WORKING DATA:
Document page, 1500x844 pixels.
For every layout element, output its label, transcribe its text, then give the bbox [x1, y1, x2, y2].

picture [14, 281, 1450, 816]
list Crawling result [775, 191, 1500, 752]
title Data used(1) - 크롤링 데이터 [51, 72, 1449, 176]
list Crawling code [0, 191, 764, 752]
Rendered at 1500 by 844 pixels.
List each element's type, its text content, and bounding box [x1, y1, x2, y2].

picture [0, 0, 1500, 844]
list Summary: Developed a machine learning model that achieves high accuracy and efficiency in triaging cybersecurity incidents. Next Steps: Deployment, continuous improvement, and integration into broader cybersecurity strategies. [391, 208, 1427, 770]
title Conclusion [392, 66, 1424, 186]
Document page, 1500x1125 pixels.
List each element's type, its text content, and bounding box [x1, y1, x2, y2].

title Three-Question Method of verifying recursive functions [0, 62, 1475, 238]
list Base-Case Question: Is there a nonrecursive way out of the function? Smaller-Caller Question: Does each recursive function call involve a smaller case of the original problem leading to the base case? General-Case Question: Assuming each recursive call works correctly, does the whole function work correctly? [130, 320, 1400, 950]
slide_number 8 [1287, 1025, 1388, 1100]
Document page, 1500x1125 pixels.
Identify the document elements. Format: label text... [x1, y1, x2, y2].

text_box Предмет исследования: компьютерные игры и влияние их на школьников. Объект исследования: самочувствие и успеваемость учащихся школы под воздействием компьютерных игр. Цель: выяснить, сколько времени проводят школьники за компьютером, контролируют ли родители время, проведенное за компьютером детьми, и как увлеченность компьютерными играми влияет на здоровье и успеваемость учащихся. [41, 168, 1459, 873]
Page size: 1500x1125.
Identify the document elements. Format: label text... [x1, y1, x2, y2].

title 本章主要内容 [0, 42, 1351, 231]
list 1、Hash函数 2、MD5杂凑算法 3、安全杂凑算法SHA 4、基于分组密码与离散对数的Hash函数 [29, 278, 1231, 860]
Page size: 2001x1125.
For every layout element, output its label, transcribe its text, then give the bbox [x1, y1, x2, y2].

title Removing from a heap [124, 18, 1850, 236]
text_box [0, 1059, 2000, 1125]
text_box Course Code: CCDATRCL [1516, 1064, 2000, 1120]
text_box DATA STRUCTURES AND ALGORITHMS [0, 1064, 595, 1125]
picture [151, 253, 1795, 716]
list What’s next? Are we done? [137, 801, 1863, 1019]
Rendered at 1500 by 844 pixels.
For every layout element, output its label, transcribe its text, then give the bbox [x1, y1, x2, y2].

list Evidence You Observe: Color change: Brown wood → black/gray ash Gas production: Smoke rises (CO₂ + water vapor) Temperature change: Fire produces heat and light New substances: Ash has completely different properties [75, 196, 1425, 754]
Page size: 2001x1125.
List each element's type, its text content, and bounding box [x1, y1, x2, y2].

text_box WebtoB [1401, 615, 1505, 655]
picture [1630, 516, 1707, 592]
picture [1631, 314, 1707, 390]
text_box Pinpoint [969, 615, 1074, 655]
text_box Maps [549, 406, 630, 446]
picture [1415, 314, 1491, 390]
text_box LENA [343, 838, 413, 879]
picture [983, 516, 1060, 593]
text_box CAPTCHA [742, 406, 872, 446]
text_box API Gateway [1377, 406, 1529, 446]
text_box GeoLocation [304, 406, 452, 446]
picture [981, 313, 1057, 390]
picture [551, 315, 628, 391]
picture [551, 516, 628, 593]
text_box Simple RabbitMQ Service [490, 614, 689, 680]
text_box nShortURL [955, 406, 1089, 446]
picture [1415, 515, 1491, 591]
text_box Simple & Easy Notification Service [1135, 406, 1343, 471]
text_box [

TASK OBJECTIVE: Without altering a single character, write out every record above.

SOLUTION BELOW:
Document page, 1500x844 pixels.
For every layout element, output its label, transcribe its text, then give the bbox [x1, y1, x2, y2].

picture [14, 281, 1450, 816]
list Crawling result [775, 191, 1500, 752]
title Data used(1) - 크롤링 데이터 [51, 72, 1449, 176]
list Crawling code [0, 191, 764, 752]
Rendered at 1500 by 844 pixels.
List each element's type, its text content, and bounding box [x1, y1, x2, y2].

picture [0, 0, 1500, 844]
list Summary: Developed a machine learning model that achieves high accuracy and efficiency in triaging cybersecurity incidents. Next Steps: Deployment, continuous improvement, and integration into broader cybersecurity strategies. [391, 208, 1427, 770]
title Conclusion [392, 66, 1424, 186]
Document page, 1500x1125 pixels.
List each element's type, its text content, and bounding box [x1, y1, x2, y2].

title Three-Question Method of verifying recursive functions [0, 62, 1475, 238]
list Base-Case Question: Is there a nonrecursive way out of the function? Smaller-Caller Question: Does each recursive function call involve a smaller case of the original problem leading to the base case? General-Case Question: Assuming each recursive call works correctly, does the whole function work correctly? [130, 320, 1400, 950]
slide_number 8 [1287, 1025, 1388, 1100]
Document page, 1500x1125 pixels.
Identify the document elements. Format: label text... [x1, y1, x2, y2].

text_box Предмет исследования: компьютерные игры и влияние их на школьников. Объект исследования: самочувствие и успеваемость учащихся школы под воздействием компьютерных игр. Цель: выяснить, сколько времени проводят школьники за компьютером, контролируют ли родители время, проведенное за компьютером детьми, и как увлеченность компьютерными играми влияет на здоровье и успеваемость учащихся. [41, 168, 1459, 873]
Page size: 1500x1125.
Identify the document elements. Format: label text... [x1, y1, x2, y2].

title 本章主要内容 [0, 42, 1351, 231]
list 1、Hash函数 2、MD5杂凑算法 3、安全杂凑算法SHA 4、基于分组密码与离散对数的Hash函数 [29, 278, 1231, 860]
Page size: 2001x1125.
For every layout element, output its label, transcribe its text, then give the bbox [x1, y1, x2, y2].

title Removing from a heap [124, 18, 1850, 236]
text_box [0, 1059, 2000, 1125]
text_box Course Code: CCDATRCL [1516, 1064, 2000, 1120]
text_box DATA STRUCTURES AND ALGORITHMS [0, 1064, 595, 1125]
picture [151, 253, 1795, 716]
list What’s next? Are we done? [137, 801, 1863, 1019]
Rendered at 1500 by 844 pixels.
For every layout element, output its label, transcribe its text, then give the bbox [x1, y1, x2, y2].

list Evidence You Observe: Color change: Brown wood → black/gray ash Gas production: Smoke rises (CO₂ + water vapor) Temperature change: Fire produces heat and light New substances: Ash has completely different properties [75, 196, 1425, 754]
Page size: 2001x1125.
List each element's type, its text content, and bounding box [x1, y1, x2, y2].

text_box WebtoB [1401, 615, 1505, 655]
picture [1630, 516, 1707, 592]
picture [1631, 314, 1707, 390]
text_box Pinpoint [969, 615, 1074, 655]
text_box Maps [549, 406, 630, 446]
picture [1415, 314, 1491, 390]
text_box LENA [343, 838, 413, 879]
picture [983, 516, 1060, 593]
text_box CAPTCHA [742, 406, 872, 446]
text_box API Gateway [1377, 406, 1529, 446]
text_box GeoLocation [304, 406, 452, 446]
picture [981, 313, 1057, 390]
picture [551, 315, 628, 391]
picture [551, 516, 628, 593]
text_box Simple RabbitMQ Service [490, 614, 689, 680]
text_box nShortURL [955, 406, 1089, 446]
picture [1415, 515, 1491, 591]
text_box Simple & Easy Notification Service [1135, 406, 1343, 471]
text_box [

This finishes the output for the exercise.